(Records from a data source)
+===+
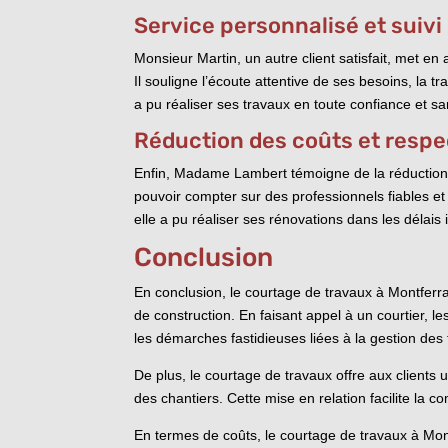
Service personnalisé et suivi
Monsieur Martin, un autre client satisfait, met en
Il souligne l’écoute attentive de ses besoins, la t
a pu réaliser ses travaux en toute confiance et sa
Réduction des coûts et respe
Enfin, Madame Lambert témoigne de la réduction d
pouvoir compter sur des professionnels fiables et 
elle a pu réaliser ses rénovations dans les délai
Conclusion
En conclusion, le courtage de travaux à Montferr
de construction. En faisant appel à un courtier, l
les démarches fastidieuses liées à la gestion des
De plus, le courtage de travaux offre aux clients u
des chantiers. Cette mise en relation facilite la 
En termes de coûts, le courtage de travaux à Mon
+===+
◆ Exercise ◆
A word-for-word copy of all the data is required, minus the pictures.

◆ Task result ◆
Service personnalisé et suivi
Monsieur Martin, un autre client satisfait, met en
Il souligne l’écoute attentive de ses besoins, la t
a pu réaliser ses travaux en toute confiance et sa
Réduction des coûts et respe
Enfin, Madame Lambert témoigne de la réduction d
pouvoir compter sur des professionnels fiables et 
elle a pu réaliser ses rénovations dans les délai
Conclusion
En conclusion, le courtage de travaux à Montferr
de construction. En faisant appel à un courtier, l
les démarches fastidieuses liées à la gestion des
De plus, le courtage de travaux offre aux clients u
des chantiers. Cette mise en relation facilite la 
En termes de coûts, le courtage de travaux à Mon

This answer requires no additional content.